One year to go to the Jubilee of Artists. Micol Forti: ‘For every artist it will be an opportunity for the highest form of dialogue’

16 February 2024


“For artists, coming to Rome for the Jubilee will mean choosing to survey their own ultimate horizon, namely that of the Spirit”. That is the view of Micol Forti, the Director of the Contemporary Art Collection of the Vatican Museums. Exactly one year from now, thousands of artists from all over the world will be in Rome to experience the Jubilee of Artists, which will be held from 16 to 18 February 2024.

But what is the relationship between the Holy Year experience and artistic inspiration?

“The Jubilee for an artist is the opportunity to dialogue with his or her most sublime interlocutor,” explained Forti. “Art, when it is sublime, is ultimately always religious. And artists, when they are real artists, even if they don't profess a faith, or believe they don't have one, are often producers of ‘religious’ works. In fact, art has precisely that ability to grasp mystery, to embody it, to make it welcoming through shapes, sounds, colors, words."

An artist, therefore, is someone who tries to make the ‘unsayable’ visible and so artists themselves have to be nourished. “This is the great strength, the extraordinary and mysterious ability to ‘create’, which the human artist shares with the original Creator, who is God.” Paul VI described artists as ‘poets’ and ‘prophets’, today Pope Francis defines them as ‘children’ and ‘prophets’.

“I believe that this innate childlike quality, the artist's instinct for joy, the ability to see beyond, and see more deeply, to ‘grasp’ the meaning beyond mere rationality, is an absolute mystery and a great act of faith for each of them.”

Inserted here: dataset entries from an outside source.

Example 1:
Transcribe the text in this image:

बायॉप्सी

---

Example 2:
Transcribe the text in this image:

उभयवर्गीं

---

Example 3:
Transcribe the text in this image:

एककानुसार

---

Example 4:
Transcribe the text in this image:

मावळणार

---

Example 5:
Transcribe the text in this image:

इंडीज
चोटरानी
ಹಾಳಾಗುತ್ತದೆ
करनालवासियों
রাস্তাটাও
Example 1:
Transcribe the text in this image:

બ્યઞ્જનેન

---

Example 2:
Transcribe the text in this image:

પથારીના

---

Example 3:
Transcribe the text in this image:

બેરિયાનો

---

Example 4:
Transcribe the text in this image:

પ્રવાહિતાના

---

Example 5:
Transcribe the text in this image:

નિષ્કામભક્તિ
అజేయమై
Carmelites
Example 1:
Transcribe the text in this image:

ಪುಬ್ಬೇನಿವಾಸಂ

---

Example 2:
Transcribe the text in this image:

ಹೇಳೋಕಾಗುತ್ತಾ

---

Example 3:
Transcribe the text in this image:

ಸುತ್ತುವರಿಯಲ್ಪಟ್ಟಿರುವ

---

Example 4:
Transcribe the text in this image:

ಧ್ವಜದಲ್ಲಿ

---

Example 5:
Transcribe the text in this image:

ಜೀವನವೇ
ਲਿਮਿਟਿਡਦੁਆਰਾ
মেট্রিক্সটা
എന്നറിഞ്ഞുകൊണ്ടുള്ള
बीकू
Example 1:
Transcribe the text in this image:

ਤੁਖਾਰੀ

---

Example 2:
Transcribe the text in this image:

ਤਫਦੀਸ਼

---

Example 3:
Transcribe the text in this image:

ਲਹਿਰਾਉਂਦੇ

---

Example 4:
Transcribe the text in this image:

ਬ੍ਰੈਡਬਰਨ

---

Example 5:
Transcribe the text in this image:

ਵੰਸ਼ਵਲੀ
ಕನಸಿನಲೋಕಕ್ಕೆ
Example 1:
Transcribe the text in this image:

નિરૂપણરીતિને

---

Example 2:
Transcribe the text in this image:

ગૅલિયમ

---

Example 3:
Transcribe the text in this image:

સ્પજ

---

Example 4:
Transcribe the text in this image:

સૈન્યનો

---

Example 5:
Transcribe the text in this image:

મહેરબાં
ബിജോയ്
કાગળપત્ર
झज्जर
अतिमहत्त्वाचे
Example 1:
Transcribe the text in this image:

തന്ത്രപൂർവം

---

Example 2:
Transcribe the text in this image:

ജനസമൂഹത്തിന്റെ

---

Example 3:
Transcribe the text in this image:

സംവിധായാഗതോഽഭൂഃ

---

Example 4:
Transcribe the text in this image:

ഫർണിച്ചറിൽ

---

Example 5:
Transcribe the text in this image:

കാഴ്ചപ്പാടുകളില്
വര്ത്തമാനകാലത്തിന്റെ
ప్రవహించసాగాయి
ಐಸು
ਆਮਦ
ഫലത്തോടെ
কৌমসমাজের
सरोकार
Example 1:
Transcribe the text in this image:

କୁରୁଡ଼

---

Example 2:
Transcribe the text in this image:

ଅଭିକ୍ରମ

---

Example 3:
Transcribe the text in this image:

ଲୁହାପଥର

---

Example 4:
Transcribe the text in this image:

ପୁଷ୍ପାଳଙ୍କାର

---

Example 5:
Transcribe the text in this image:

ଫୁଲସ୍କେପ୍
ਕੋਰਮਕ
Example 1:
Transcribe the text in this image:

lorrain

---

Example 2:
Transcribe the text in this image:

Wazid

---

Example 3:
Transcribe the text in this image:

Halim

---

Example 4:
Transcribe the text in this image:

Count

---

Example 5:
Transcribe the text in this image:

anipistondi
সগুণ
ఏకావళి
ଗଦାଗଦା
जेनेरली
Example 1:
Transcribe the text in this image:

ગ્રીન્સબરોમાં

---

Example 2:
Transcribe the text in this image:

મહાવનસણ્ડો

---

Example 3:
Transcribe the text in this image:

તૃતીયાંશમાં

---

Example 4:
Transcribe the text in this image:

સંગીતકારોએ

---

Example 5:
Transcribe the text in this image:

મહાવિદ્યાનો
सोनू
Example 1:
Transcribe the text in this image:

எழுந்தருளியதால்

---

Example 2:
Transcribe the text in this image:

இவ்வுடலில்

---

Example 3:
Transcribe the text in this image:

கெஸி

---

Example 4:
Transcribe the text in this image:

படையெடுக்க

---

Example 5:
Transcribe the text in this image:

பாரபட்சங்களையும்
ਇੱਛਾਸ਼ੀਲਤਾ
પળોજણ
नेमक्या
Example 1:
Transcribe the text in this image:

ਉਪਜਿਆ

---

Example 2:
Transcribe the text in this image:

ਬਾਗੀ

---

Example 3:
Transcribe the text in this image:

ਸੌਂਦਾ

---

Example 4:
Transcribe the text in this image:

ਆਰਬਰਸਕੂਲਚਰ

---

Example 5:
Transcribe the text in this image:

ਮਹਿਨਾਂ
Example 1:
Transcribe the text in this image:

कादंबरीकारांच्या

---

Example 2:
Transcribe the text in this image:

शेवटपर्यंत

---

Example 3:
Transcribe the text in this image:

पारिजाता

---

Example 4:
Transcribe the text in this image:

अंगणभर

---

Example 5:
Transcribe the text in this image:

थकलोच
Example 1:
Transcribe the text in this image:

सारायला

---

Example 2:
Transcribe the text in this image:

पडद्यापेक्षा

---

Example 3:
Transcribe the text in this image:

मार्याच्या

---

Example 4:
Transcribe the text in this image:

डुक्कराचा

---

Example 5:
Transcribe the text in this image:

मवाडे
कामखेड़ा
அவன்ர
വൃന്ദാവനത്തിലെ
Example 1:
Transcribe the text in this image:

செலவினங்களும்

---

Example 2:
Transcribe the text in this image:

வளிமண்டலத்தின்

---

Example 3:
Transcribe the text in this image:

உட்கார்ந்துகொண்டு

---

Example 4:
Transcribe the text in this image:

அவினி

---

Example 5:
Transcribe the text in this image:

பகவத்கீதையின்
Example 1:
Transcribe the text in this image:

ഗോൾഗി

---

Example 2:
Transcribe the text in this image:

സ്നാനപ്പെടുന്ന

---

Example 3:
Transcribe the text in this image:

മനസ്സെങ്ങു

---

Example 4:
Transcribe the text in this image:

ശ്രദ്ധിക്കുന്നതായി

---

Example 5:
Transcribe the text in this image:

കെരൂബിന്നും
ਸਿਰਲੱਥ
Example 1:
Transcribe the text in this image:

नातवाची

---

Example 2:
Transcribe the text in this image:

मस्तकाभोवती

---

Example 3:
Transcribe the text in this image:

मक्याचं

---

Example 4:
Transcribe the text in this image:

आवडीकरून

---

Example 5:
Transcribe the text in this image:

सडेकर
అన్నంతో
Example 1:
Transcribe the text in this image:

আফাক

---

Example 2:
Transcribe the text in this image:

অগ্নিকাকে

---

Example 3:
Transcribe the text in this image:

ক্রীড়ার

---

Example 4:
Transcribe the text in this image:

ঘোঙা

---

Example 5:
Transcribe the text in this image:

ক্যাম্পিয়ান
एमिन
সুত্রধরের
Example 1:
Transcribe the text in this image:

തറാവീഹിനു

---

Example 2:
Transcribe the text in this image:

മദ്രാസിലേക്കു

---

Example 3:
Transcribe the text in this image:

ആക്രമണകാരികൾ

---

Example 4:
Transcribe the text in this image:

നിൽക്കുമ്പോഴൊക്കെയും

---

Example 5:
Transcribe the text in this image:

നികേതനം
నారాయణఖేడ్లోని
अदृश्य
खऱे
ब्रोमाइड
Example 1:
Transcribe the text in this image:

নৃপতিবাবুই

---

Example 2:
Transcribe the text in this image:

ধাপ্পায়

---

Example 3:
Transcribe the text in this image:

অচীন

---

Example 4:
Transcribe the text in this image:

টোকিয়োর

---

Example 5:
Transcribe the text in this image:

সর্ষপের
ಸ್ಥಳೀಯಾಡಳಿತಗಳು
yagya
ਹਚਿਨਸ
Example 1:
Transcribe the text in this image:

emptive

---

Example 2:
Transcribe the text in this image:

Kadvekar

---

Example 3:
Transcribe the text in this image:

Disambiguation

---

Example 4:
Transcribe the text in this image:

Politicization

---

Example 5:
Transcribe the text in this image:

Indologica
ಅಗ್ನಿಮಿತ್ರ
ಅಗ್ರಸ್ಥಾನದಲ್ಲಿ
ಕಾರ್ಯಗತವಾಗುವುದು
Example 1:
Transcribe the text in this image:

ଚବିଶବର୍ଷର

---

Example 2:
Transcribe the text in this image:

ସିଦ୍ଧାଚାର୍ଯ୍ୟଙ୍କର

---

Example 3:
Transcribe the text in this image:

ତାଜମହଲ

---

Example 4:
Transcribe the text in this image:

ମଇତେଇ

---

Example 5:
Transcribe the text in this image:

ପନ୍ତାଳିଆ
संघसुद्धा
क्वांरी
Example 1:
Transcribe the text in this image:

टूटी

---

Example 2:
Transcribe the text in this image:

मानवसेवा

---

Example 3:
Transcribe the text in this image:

The artists, in Rome, will also be ‘Pilgrims of Hope’. Forti said: “Art is hope … all art, when it come across pain and suffering, becomes hope because in its visualization of images, words, sounds, gestures, and body movements, there is also the Resurrection. In a work of art there is the possibility of a new life which lies in overcoming that wound, that pain, that tragedy."

“Art”, continued the Director, “contains within itself the joy that lies in the embodiment of beauty, and at the same time shows the possibility of seeing beauty even when it seems not to be there. Being able to talk about suffering also means taking responsibility for the horizon of hope. Great art, even when it depicts a still life or a static landscape, always has within it this element of transfiguration into something that goes well beyond mankind."

What is true for artists is also true for the works of art that pilgrims, in 2025, will be able to view in Rome even as tourists.

“The key word is ‘contemplation’, a term which we are no longer familiar with, but which is really fundamental. It means letting yourself ‘belong’, letting yourself be welcomed by an image, a text, a piece of music, when its mystery touches us deep inside, and gives us back something that cannot be grasped with just the eyes. The chance for pilgrims coming to Rome for the Jubilee to participate in the magnificent treasures of our city will remind them that the relationship with a great work of art is never just a morsel to swallow but is rather a precious food to be savored and enjoyed."

Appreciating art, however, requires time. “Time is the great luxury of our age, but it is also the great secret to penetrating beauty, and receiving from it the hope of new life, of an improvement of ourselves and what surrounds us. That ‘slow’ time is also the time of faith. We know how faith is a constant process, it is not a goal that once obtained remains fixed. And so it is with beauty. Like faith, beauty must also be recognized over time and appreciated with love, humility and dedication."

Our hope for pilgrims is that “in the contemplation of what they will experience in entering the Holy Door, visiting the major Basilicas, walking through Rome, that they may be given back that precious space that exists between time and eternity – a space which a work of art always manages to preserve. Because the life of a work of art is much longer than our human lifespan and manages to give us the perception that there is an eternity enclosed in beauty."